A.I.R. computer analysis has shown that the "view" figures are generally overstated by 4 to 5 times on the first 100,000 views. In other words a story that reports 5,000 views probably only had 1000-1200 people open the story. This "reader" inflation is a strategy used by the Palace to encourage authors.

However, once a story has received 100,000 views the view numbers become much more reliable. For example, the next 900,000 views are only inflated by approximately 10%. Over one million the inflation figure falls to less than 1%.

For an example, The following story, Literotica's #1 All-Time story, really only has been viewed by 3,401,393 readers and not the number reported by the site.
.


"Daddy?" I Whispered Stephanie seduces her handsome father.
4.53 45363 3593246 Incest/Taboo (English) 02/19/06 approved
Public Comments: 1066

460_1000.jpg
 
All the supposed information in the above post is total and complete bullshit.

There is no such thing as AIR, just scouries as his propaganda alt, tooting his own horn over a story he has spent years inflating the views, votes, and scores on.
 
If you look at the views at the bottom of the story by where people favorite, you'll see a pretty accurate count, my browser has it in light gray, so it's easily missed.

That count compared to the 'author control panel' count makes me think it's a unique view statistic, as they are never the same.
 
If you look at the views at the bottom of the story by where people favorite, you'll see a pretty accurate count, my browser has it in light gray, so it's easily missed.

That count compared to the 'author control panel' count makes me think it's a unique view statistic, as they are never the same.

As far as I can tell, the difference between them is timeliness - the one on the "view submissions" page appears to be live, the one at the bottom of the story is only updated once or twice a day.
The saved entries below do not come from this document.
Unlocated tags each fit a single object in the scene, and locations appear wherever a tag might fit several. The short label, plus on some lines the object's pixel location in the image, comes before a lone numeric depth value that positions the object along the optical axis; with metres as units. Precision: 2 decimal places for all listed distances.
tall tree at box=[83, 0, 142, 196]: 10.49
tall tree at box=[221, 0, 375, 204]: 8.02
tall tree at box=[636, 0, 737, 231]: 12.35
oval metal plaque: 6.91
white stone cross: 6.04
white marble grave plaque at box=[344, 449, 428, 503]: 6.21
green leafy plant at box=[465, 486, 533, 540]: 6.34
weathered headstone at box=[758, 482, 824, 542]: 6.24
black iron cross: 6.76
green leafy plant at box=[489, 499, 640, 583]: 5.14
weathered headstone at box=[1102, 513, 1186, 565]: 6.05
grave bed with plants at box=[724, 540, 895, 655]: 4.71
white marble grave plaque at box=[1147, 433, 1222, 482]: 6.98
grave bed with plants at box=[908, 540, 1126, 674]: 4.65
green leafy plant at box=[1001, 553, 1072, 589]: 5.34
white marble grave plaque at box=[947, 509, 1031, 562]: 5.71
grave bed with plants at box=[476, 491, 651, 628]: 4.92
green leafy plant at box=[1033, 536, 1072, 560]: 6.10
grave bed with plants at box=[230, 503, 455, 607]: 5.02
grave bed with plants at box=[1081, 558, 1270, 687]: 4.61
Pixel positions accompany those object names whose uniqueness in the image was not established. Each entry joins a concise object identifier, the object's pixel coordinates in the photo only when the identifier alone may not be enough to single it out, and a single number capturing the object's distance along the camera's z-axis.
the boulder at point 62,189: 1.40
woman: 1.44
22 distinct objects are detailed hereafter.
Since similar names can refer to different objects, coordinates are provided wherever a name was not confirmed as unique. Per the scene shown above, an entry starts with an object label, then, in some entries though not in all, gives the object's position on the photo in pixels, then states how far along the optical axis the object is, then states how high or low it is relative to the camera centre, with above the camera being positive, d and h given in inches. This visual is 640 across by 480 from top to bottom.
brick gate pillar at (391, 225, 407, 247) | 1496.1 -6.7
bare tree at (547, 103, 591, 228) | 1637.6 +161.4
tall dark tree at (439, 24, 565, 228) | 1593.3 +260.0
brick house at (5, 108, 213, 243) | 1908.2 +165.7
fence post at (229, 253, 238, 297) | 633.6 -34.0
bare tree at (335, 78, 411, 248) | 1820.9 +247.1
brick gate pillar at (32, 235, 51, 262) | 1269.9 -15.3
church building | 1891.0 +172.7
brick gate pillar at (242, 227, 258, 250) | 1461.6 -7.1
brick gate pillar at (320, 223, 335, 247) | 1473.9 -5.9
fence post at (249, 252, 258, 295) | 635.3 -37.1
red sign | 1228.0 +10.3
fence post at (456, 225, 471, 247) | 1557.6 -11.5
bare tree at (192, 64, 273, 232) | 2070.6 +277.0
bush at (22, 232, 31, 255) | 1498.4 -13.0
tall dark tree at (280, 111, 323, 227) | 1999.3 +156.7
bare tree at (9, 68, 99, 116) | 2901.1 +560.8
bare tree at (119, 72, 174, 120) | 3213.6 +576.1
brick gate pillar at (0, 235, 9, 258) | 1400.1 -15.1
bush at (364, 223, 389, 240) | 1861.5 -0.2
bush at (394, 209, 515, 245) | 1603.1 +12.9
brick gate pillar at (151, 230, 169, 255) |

For old stories that aren't getting a lot of hits from day to day, the counts seem to be very close, which suggests it's not about unique vs non-unique views.
 
As far as I can tell, the difference between them is timeliness - the one on the "view submissions" page appears to be live, the one at the bottom of the story is only updated once or twice a day. For old stories that aren't getting a lot of hits from day to day, the counts seem to be very close, which suggests it's not about unique vs non-unique views.

I agree with the bold, but most of my stories have radically different counts between the two, like by thousands.

Maybe it's cause I'm a crappy author :D
 
I've seen some pretty fucked up stories that had a crazy amount of views & comments.

Views are easy to fake, just keep hitting the view button and the back button. Doesn't meant anything except sore fingers.

If you check the comments you'll find a lot of alts and authors replying to every comment. Time consuming but people do it. I don't understand why. It doesn't make the story any better and they know it's all fake so why do it.